I don't know if anyone would be interested, but I am considering a thread to follow along with my new DC set up in my new shop. 

I am sure I will do things wrong and it may take me way longer then I want it to, but I want to do it once and try to do the best I can.

Main area will be about 2200 sqft, I will be adding a moulder and wide belt soon.

I had a 3hp Aget Dust Kop cyclone with small bag house that I was going to use, it was a 1600cfm machine. 

I just bought a 7.5hp Aget Dust Kop cyclone with a 10 foot tall bag house an auto shaker

I will update as things happen.


----------



## hwebb99 (Nov 27, 2012)

2200 square feet? That is way too small.


----------



## WarnerConstInc. (Nov 25, 2008)

hwebb99 said:


> 2200 square feet? That is way too small.


There is about 900 sqft for a bench room, about 800 sqft for a finish/assembly room and another 600 for storage.

Its just around the corner from my house.


----------



## BWSmith (Aug 24, 2010)

Warner,check the regs on the size WRT insurance/fire.No reason to buck the system.Sort of a backdoor way of saying,I'd go with multiple units vs....one big one.

That and......

Educate yourself on available metal duct's and their joint methodology.About a month or so ago,I came up with a fresh(think new)way of system connections.And would have to go back over our notes to even remember what it was....duh(just don't give a chit,really).Point being,there's an awful lot of ways to do metal systems that isn't on the mkt.I know you and your guys,got it goin on.......see what's out there(on metal),see how it would interface with your shop plans/ideas.What would you like to see.

Changin discussion lanes for a moment......It takes 3 seconds for Valentino Rossi's pit crew to remove the rr shock from his racebike.That's the approach we took here WRT ducts,and their connections....it ain't that hard.Best of luck.


----------



## Oneal-Woodworking (Apr 14, 2013)

WarnerConstInc. said:


> I don't know if anyone would be interested, but I am considering a thread to follow along with my new DC set up in my new shop.
> 
> I am sure I will do things wrong and it may take me way longer then I want it to, but I want to do it once and try to do the best I can.
> 
> ...


In that small of a space it is going to be cramped and LOUD with what you have. :yes:

Trying to use that many HP (of which NONE are 'quiet') in such a tiny space will be fun for you. 

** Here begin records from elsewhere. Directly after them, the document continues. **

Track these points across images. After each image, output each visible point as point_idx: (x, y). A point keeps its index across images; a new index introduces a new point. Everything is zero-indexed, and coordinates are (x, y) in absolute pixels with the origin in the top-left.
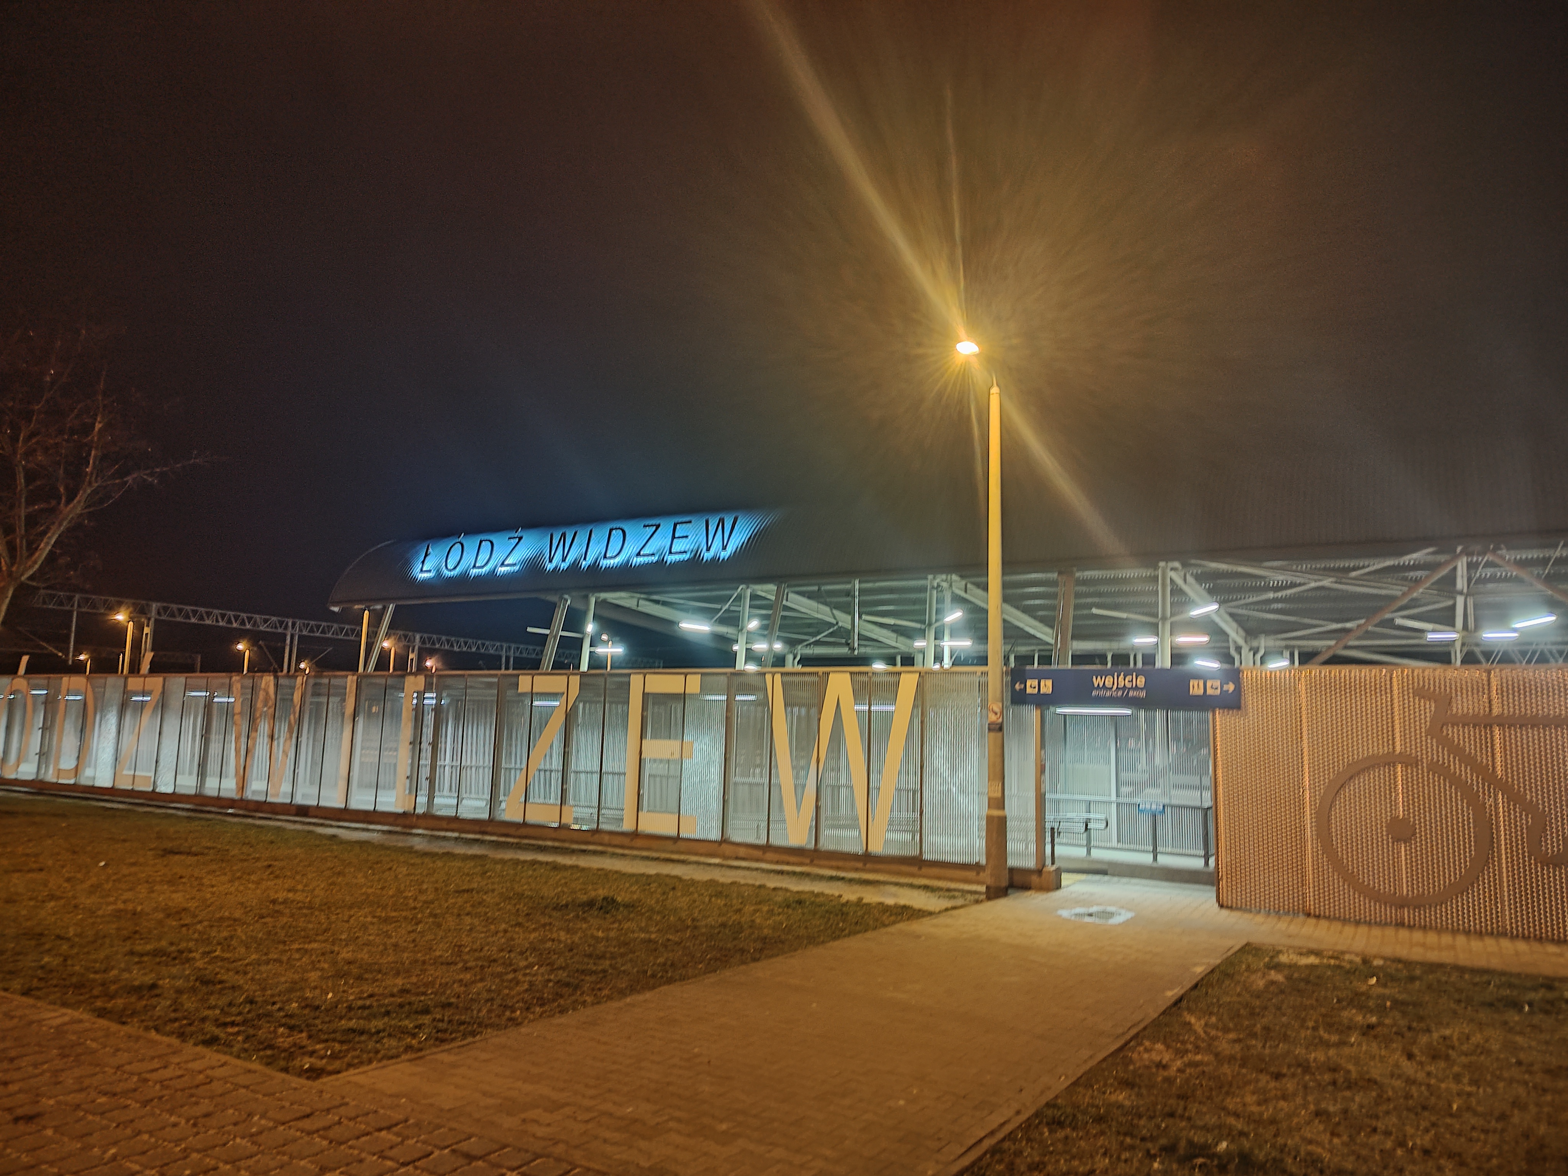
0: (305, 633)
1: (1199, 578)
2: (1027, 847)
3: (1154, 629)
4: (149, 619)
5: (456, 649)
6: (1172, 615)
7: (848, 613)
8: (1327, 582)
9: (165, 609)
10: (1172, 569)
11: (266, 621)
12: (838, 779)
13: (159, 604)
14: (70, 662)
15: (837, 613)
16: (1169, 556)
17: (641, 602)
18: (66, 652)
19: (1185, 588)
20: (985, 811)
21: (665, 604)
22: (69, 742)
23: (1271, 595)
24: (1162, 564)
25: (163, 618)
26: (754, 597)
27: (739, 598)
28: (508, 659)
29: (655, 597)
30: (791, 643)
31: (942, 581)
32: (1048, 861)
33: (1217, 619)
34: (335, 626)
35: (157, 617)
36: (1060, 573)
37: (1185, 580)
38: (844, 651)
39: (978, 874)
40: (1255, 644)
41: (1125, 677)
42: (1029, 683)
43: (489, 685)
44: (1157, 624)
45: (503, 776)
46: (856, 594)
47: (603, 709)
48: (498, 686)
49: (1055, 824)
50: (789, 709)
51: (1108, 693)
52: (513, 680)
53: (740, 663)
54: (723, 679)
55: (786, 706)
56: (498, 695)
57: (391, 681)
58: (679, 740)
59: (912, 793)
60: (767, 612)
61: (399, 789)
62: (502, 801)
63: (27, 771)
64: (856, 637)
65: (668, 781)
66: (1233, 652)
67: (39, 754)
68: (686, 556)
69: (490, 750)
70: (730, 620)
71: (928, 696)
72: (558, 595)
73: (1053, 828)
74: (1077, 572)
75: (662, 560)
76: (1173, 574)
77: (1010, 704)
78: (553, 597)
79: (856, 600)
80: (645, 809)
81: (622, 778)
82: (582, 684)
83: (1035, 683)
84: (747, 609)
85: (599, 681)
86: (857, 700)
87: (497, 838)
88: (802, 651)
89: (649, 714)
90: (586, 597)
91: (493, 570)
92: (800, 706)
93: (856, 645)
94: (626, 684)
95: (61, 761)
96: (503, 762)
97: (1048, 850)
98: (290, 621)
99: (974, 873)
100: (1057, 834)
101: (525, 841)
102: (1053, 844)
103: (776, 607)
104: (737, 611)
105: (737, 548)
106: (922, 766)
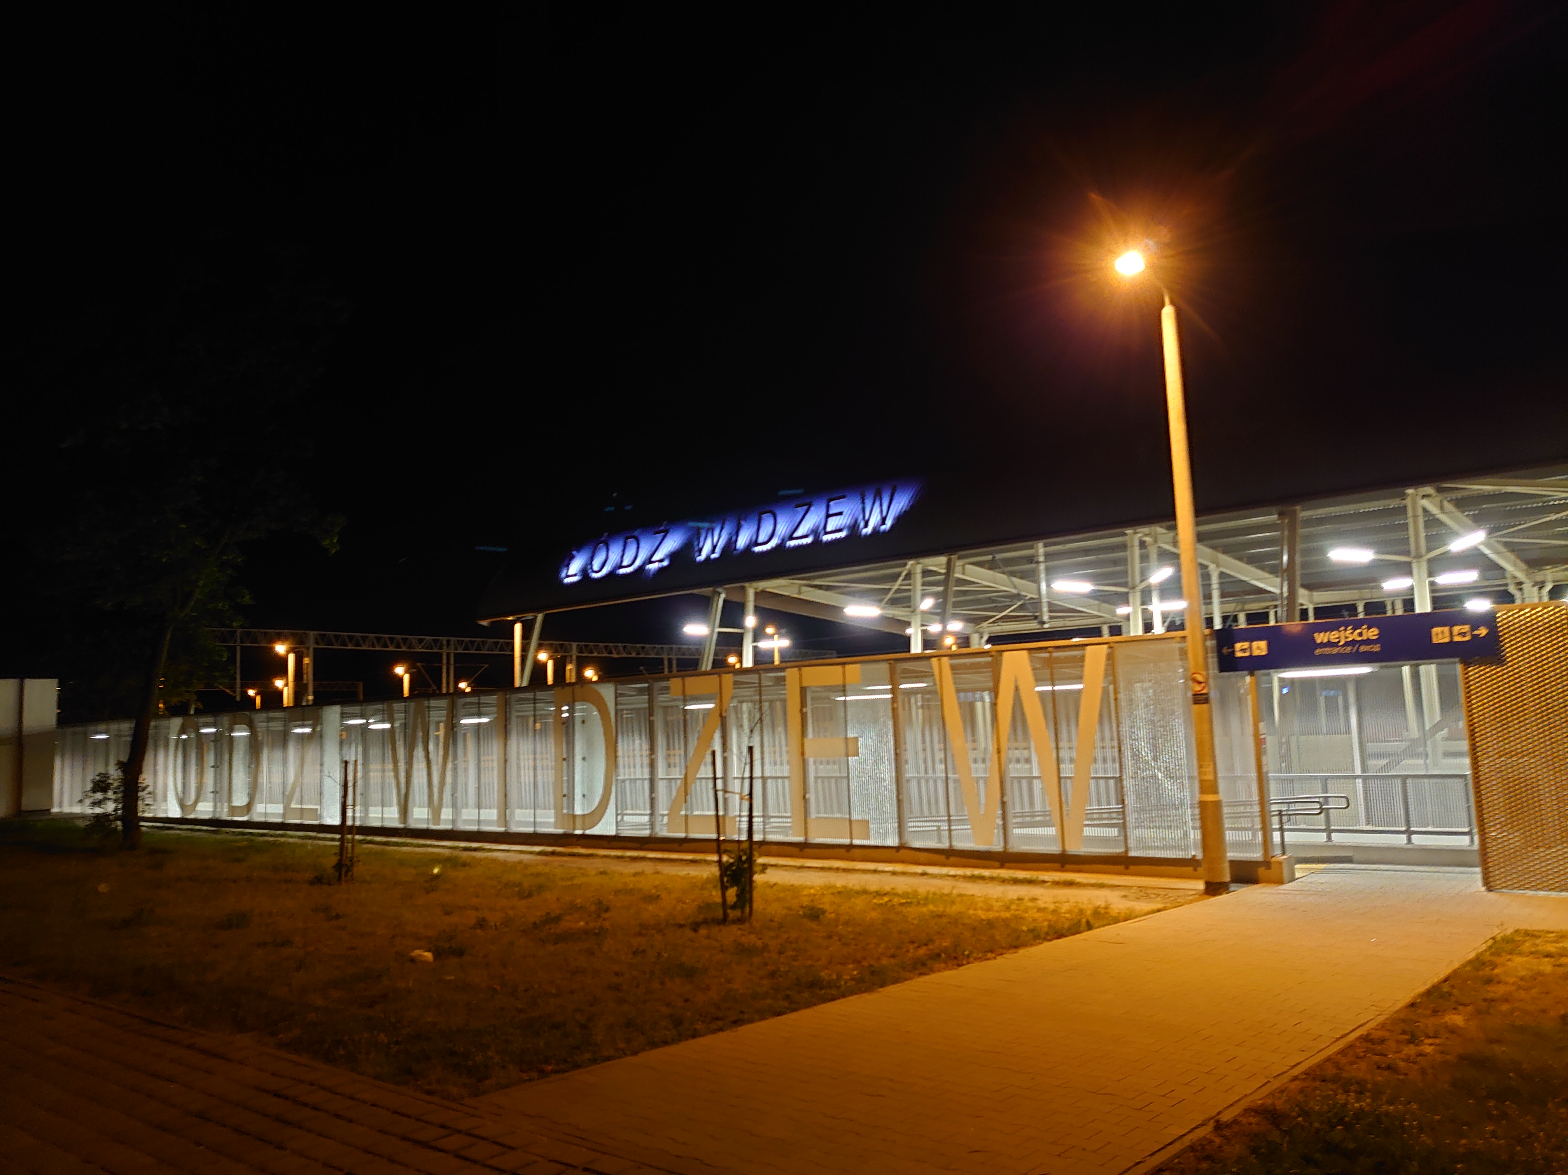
0: (460, 651)
1: (1461, 504)
3: (1406, 569)
4: (308, 648)
5: (616, 656)
6: (1429, 550)
7: (1034, 581)
9: (323, 637)
10: (1424, 497)
11: (420, 641)
12: (1031, 769)
13: (316, 632)
14: (238, 699)
15: (1016, 580)
16: (1418, 480)
18: (232, 687)
19: (1443, 517)
20: (1196, 797)
21: (828, 588)
22: (240, 778)
23: (1553, 517)
24: (1410, 491)
26: (926, 573)
27: (909, 576)
29: (817, 582)
30: (975, 621)
31: (1147, 535)
33: (1487, 551)
34: (490, 641)
35: (316, 646)
36: (1281, 514)
37: (1442, 508)
38: (1031, 626)
39: (1195, 869)
40: (1539, 577)
41: (1354, 629)
42: (1238, 646)
43: (641, 691)
44: (1410, 563)
45: (661, 787)
46: (1041, 559)
47: (760, 709)
48: (649, 691)
49: (1284, 808)
50: (962, 695)
51: (1335, 651)
52: (664, 684)
53: (916, 648)
54: (885, 666)
55: (958, 691)
56: (651, 701)
57: (540, 695)
58: (842, 736)
59: (1112, 782)
60: (941, 589)
61: (558, 808)
62: (663, 815)
63: (205, 809)
64: (1045, 609)
65: (836, 783)
66: (1512, 589)
67: (215, 792)
68: (843, 534)
69: (646, 761)
70: (904, 600)
71: (1120, 670)
72: (711, 589)
73: (1280, 811)
74: (1303, 510)
75: (817, 541)
76: (1425, 503)
77: (1216, 671)
78: (706, 591)
79: (1042, 567)
80: (813, 815)
81: (787, 782)
82: (736, 683)
83: (1246, 645)
84: (919, 587)
85: (754, 678)
86: (1039, 681)
87: (659, 855)
88: (989, 629)
89: (808, 710)
90: (744, 588)
91: (641, 568)
92: (974, 690)
93: (1046, 618)
94: (783, 679)
95: (234, 798)
96: (661, 773)
97: (1276, 837)
98: (444, 639)
99: (1190, 869)
100: (1285, 818)
101: (690, 857)
102: (1282, 830)
103: (952, 582)
104: (909, 590)
105: (898, 520)
106: (1120, 751)
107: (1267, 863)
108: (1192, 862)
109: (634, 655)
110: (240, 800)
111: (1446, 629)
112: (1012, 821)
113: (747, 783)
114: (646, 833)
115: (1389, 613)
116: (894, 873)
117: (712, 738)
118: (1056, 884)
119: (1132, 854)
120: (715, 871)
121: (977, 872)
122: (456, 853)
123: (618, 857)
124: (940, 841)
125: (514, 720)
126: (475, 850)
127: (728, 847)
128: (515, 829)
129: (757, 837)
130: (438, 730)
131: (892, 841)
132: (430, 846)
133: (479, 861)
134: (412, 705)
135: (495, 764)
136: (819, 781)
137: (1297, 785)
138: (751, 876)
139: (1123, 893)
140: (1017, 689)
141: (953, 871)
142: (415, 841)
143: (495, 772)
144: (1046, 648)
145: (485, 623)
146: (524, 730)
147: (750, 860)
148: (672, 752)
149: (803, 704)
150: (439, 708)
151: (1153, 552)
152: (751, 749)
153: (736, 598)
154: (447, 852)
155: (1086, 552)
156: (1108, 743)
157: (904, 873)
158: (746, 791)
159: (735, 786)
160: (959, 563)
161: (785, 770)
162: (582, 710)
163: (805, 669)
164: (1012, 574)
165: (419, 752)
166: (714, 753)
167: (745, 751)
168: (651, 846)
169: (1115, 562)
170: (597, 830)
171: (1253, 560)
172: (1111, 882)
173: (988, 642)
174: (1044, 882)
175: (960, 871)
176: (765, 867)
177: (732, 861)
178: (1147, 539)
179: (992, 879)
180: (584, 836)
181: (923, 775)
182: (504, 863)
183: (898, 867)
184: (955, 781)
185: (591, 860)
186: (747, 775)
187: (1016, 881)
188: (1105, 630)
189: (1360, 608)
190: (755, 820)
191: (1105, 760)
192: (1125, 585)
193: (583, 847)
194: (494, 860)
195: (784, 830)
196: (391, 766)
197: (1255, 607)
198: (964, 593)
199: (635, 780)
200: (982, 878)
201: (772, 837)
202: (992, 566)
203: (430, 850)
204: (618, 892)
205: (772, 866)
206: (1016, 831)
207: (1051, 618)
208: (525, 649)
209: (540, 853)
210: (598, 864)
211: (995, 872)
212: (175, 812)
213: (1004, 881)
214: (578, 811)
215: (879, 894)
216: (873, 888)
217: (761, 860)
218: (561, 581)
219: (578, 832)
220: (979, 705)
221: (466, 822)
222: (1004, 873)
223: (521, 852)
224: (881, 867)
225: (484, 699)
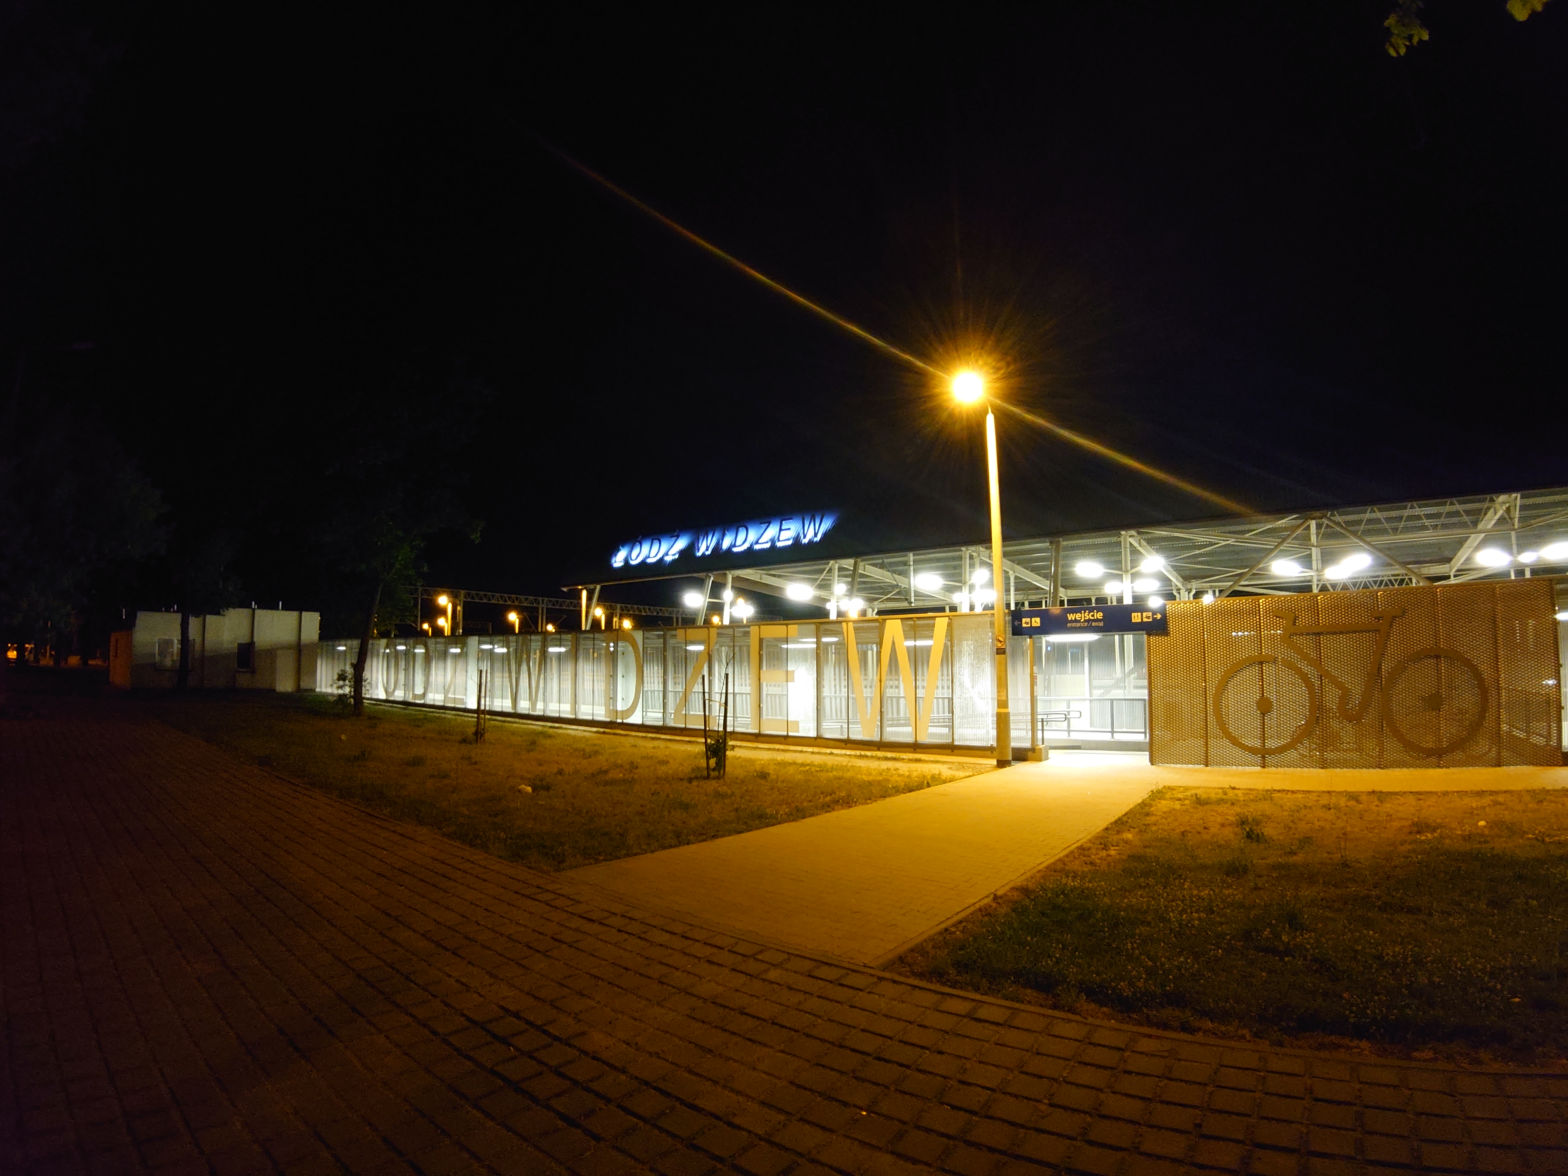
0: (550, 606)
1: (1150, 542)
2: (1027, 733)
3: (1119, 579)
4: (460, 601)
5: (643, 614)
6: (1132, 568)
7: (907, 577)
8: (1231, 542)
9: (469, 594)
10: (1130, 536)
11: (526, 599)
12: (899, 693)
13: (465, 591)
14: (419, 629)
15: (896, 576)
16: (1128, 527)
17: (764, 576)
18: (416, 623)
19: (1140, 549)
20: (996, 710)
21: (776, 576)
22: (419, 678)
23: (1197, 552)
24: (1123, 533)
25: (469, 600)
26: (841, 569)
27: (830, 570)
28: (677, 618)
29: (772, 572)
30: (871, 600)
31: (973, 552)
32: (1040, 742)
33: (1164, 570)
34: (568, 601)
35: (465, 599)
36: (1051, 543)
37: (1140, 544)
38: (904, 605)
39: (992, 753)
40: (1189, 587)
41: (1089, 613)
42: (1024, 620)
43: (659, 636)
44: (1122, 575)
45: (670, 697)
46: (912, 563)
47: (734, 651)
48: (664, 637)
49: (1045, 717)
50: (860, 646)
51: (1078, 625)
52: (674, 632)
53: (833, 616)
54: (813, 627)
55: (857, 643)
56: (665, 643)
57: (597, 635)
58: (785, 670)
59: (946, 701)
60: (850, 579)
61: (607, 705)
62: (671, 714)
63: (399, 695)
64: (913, 595)
65: (780, 698)
66: (1175, 593)
67: (405, 685)
68: (790, 543)
69: (661, 680)
70: (825, 586)
71: (956, 633)
72: (705, 574)
73: (1042, 719)
74: (1063, 541)
75: (773, 546)
76: (1131, 540)
77: (1011, 635)
78: (702, 575)
79: (912, 568)
80: (764, 717)
81: (748, 696)
82: (718, 634)
83: (1028, 620)
84: (836, 578)
85: (730, 631)
86: (907, 638)
87: (668, 737)
88: (878, 605)
89: (764, 653)
90: (725, 574)
91: (662, 559)
92: (867, 643)
93: (913, 600)
94: (748, 632)
95: (416, 689)
96: (670, 687)
97: (1039, 734)
98: (540, 599)
99: (989, 752)
100: (1045, 723)
101: (687, 739)
102: (1043, 730)
103: (857, 576)
104: (830, 580)
105: (825, 535)
106: (952, 682)
107: (1033, 750)
108: (991, 749)
109: (655, 614)
110: (419, 691)
111: (1139, 614)
112: (885, 723)
113: (724, 696)
114: (661, 723)
115: (1109, 604)
116: (812, 753)
117: (703, 667)
118: (910, 760)
119: (956, 743)
120: (703, 748)
121: (863, 753)
122: (546, 729)
123: (643, 737)
124: (842, 734)
125: (581, 651)
126: (557, 728)
127: (711, 733)
128: (581, 717)
129: (729, 729)
130: (535, 654)
131: (813, 734)
132: (531, 724)
133: (559, 735)
134: (521, 638)
135: (570, 677)
136: (769, 696)
137: (1053, 704)
138: (725, 753)
139: (949, 766)
140: (893, 643)
141: (848, 752)
142: (521, 721)
143: (570, 682)
144: (912, 618)
145: (565, 589)
146: (587, 658)
147: (725, 742)
148: (677, 675)
149: (761, 648)
150: (536, 641)
151: (977, 561)
152: (727, 675)
153: (720, 580)
154: (540, 728)
155: (938, 560)
156: (945, 677)
157: (819, 753)
158: (723, 701)
159: (716, 697)
160: (862, 564)
161: (747, 689)
162: (623, 647)
163: (762, 627)
164: (894, 572)
165: (524, 667)
166: (703, 677)
167: (723, 676)
168: (664, 731)
169: (955, 568)
170: (631, 720)
171: (1034, 570)
172: (943, 760)
173: (877, 614)
174: (903, 759)
175: (853, 752)
176: (733, 747)
177: (713, 742)
178: (974, 554)
179: (872, 757)
180: (622, 724)
181: (833, 694)
182: (574, 737)
183: (816, 750)
184: (853, 698)
185: (627, 738)
186: (724, 691)
187: (886, 759)
188: (947, 609)
189: (1093, 601)
190: (728, 718)
191: (943, 688)
192: (960, 582)
193: (622, 730)
194: (568, 735)
195: (746, 726)
196: (507, 675)
197: (1034, 598)
198: (865, 583)
199: (654, 691)
200: (867, 757)
201: (738, 730)
202: (882, 566)
203: (530, 727)
204: (643, 758)
205: (738, 746)
206: (889, 729)
207: (915, 600)
208: (588, 607)
209: (596, 732)
210: (631, 741)
211: (874, 753)
212: (382, 696)
213: (879, 758)
214: (619, 708)
215: (803, 765)
216: (800, 761)
217: (731, 743)
218: (611, 566)
219: (619, 721)
220: (870, 652)
221: (552, 711)
222: (879, 754)
223: (584, 731)
224: (805, 749)
225: (564, 637)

Square feet goes fast with high ceilings and you really want your baghouse high enough to be able to roll the trash cans under easily. Fine dust is heavy and you don't want to do any lifting that is not required... 


This should be a good learning thread if you proceed with it. :thumbsup:


----------



## woodnthings (Jan 24, 2009)

WarnerConstInc. said:


> Main area will be about 2200 sqft, I will be adding a moulder and wide belt soon.
> .





WarnerConstInc. said:


> There is about 900 sqft for a bench room, about 800 sqft for a finish/assembly room and another 600 for storage.


Adding up all the areas results in a total area of 4500 sq ft. If the main shop is 2200 sq ft or 44 X 50, that's a large area, at least large enough for most shops. The other areas also sound reasonable. I don't think you would have got this far along IF you thought the space was not adequate.... :no:


----------



## WarnerConstInc. (Nov 25, 2008)

The aget is fairly quiet. I could possibly set it outside and plumb it back inside to the bag house. 

I have quite a bit of norfab pipe and fittings. The big aget came with a couple hundred feet of pipe from the school.

This space will work for me right now. Being right around the corner from house is a huge plus for myself and my kids.


----------



## WarnerConstInc. (Nov 25, 2008)

This is really progressing slow, due in most part to the owner not getting his crap cleaned out.

I did drag this home today. There are at least one fitting inside each fitting, if not 3 or more. I still had to put some in the back seat. 4" to 14" with a bunch of blast gates mixed in.

set me back 70 bucks...


----------



## Slootman (Nov 25, 2015)

I for one would be greatly interested in a series. Do it. Love to see it


----------